* **Instructions to follow**:
Report every line below that holds the word "Representations".

** Opening Data shown block **

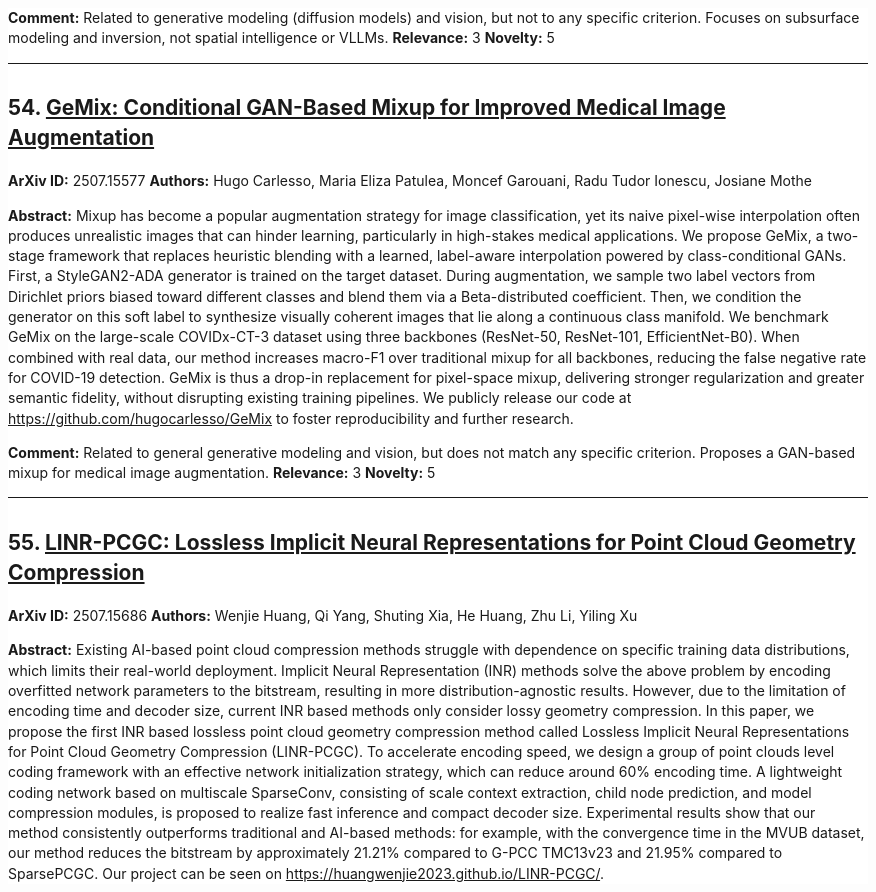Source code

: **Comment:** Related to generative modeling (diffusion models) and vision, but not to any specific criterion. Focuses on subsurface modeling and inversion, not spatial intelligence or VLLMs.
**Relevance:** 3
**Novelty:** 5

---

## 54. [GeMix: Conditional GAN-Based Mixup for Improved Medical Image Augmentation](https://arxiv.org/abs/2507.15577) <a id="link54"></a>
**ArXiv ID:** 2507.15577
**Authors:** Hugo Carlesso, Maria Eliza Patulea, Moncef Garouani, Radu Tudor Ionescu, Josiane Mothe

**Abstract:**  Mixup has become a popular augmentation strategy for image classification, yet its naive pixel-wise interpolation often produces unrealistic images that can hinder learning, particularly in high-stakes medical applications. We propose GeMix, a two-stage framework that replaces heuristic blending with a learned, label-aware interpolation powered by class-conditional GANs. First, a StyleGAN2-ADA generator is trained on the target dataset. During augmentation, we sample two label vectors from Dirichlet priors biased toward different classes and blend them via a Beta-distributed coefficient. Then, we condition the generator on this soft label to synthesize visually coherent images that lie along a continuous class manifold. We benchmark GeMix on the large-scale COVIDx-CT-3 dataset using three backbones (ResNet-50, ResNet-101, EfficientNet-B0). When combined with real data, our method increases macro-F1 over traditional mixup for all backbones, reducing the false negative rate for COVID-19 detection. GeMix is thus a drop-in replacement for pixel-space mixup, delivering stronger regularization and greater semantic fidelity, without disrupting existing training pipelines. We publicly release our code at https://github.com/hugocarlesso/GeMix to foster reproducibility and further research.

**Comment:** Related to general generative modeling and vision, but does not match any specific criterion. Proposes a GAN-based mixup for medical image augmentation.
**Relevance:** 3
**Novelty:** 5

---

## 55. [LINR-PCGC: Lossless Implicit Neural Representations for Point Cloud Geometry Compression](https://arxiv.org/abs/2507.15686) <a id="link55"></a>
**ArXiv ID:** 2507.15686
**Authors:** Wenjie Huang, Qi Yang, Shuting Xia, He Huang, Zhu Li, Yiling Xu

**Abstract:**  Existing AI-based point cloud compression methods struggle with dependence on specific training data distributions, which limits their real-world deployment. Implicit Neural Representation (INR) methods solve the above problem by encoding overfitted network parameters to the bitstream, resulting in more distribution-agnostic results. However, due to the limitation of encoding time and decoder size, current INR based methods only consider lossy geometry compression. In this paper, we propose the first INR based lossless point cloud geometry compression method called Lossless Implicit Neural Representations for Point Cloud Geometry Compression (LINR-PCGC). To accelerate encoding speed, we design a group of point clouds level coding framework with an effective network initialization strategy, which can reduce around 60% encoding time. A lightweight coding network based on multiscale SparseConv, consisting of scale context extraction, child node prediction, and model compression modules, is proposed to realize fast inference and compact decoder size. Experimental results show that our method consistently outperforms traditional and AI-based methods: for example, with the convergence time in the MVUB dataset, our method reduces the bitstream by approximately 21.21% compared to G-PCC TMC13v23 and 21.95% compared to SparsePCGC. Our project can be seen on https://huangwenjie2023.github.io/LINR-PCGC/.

** Closing Data shown block **

* **Reply to the exercise**:
## 55. [LINR-PCGC: Lossless Implicit Neural Representations for Point Cloud Geometry Compression](https://arxiv.org/abs/2507.15686) <a id="link55"></a>
**Abstract:**  Existing AI-based point cloud compression methods struggle with dependence on specific training data distributions, which limits their real-world deployment. Implicit Neural Representation (INR) methods solve the above problem by encoding overfitted network parameters to the bitstream, resulting in more distribution-agnostic results. However, due to the limitation of encoding time and decoder size, current INR based methods only consider lossy geometry compression. In this paper, we propose the first INR based lossless point cloud geometry compression method called Lossless Implicit Neural Representations for Point Cloud Geometry Compression (LINR-PCGC). To accelerate encoding speed, we design a group of point clouds level coding framework with an effective network initialization strategy, which can reduce around 60% encoding time. A lightweight coding network based on multiscale SparseConv, consisting of scale context extraction, child node prediction, and model compression modules, is proposed to realize fast inference and compact decoder size. Experimental results show that our method consistently outperforms traditional and AI-based methods: for example, with the convergence time in the MVUB dataset, our method reduces the bitstream by approximately 21.21% compared to G-PCC TMC13v23 and 21.95% compared to SparsePCGC. Our project can be seen on https://huangwenjie2023.github.io/LINR-PCGC/.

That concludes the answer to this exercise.